Programmatic agency veteran Adam Heimlich has a new venture whose goal is to be a thorn in the side of the mega ad platforms.
Chalice is a new marketing and data science consultancy that helps brands create custom algorithms to use with their demand-side platforms, rather than relying on the one-size-fits-all AI provided by Google and Facebook. It will charge clients on a simple CPM basis.
“We want to bust the myth that Google and Facebook have the best predictive models for any given client,” Heimlich said.
Not to mention, he said, that all of the data a brand shares with Facebook and Google serves to make the platforms’ algorithms smarter – algorithms that the brand’s competitors also use.

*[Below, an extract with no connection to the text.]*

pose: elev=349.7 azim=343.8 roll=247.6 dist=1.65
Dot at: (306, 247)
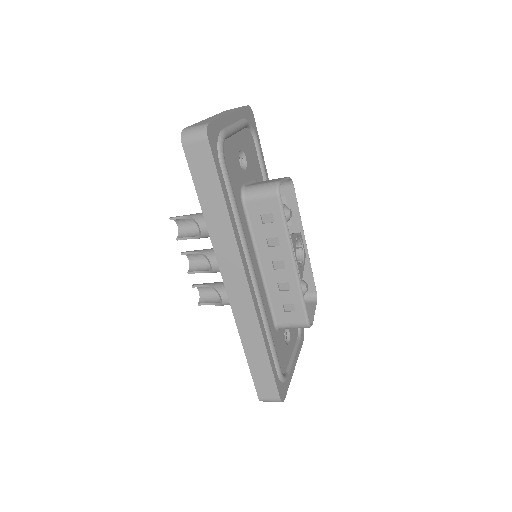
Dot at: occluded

Heimlich will serve as CEO of Chalice, which he founded with his wife, Ali Manning, a former Google and Snapchat executive who’s crafting Chalice’s go-to-market strategy. IgnitionOne’s former chief data scientist, Ken Rona, is taking on the same role here.
A big part of the pitch is that algorithms aren’t magic. Rather, it’s the data and inputs you feed into them and the KPIs you set that makes the difference.
“When you change the signals and the outcomes to things that are closer to what matters for your business model specifically, you’ll end up with a more effective driver for your business overall,” Heimlich said.
Demand-side platforms are increasingly open to accepting custom algorithms and unbundling the bidding machine from the predictive modeling piece. Beeswax is a good example of this.
“Machine learning technology has been improving every year for years, and brands aren’t capturing that value – they’re making Facebook’s business better,” Heimlich said. “But if you invest in making this change, then every time the technology gets better, so do your results.”
To help woo advertisers away from the platforms, Chalice will price match its service for any businesses that shift their budget from Facebook or YouTube to one of its custom algorithms. Chalice is also offering its services for free through the end of August to certain nonprofits, particularly those that focus on political candidates that support police reform and voting rights.
But some brands don’t need to be wooed away from the walled gardens. They’re already fed up. (See the growing advertising boycott against Facebook.)
One is Jessica Kia, a co-founder of DTC towel brand Havly who is interested in piloting Chalice’s service. For Kia, who’s worked in digital marketing for 19 years, it’s not just a matter of getting back more control – it’s also a moral question.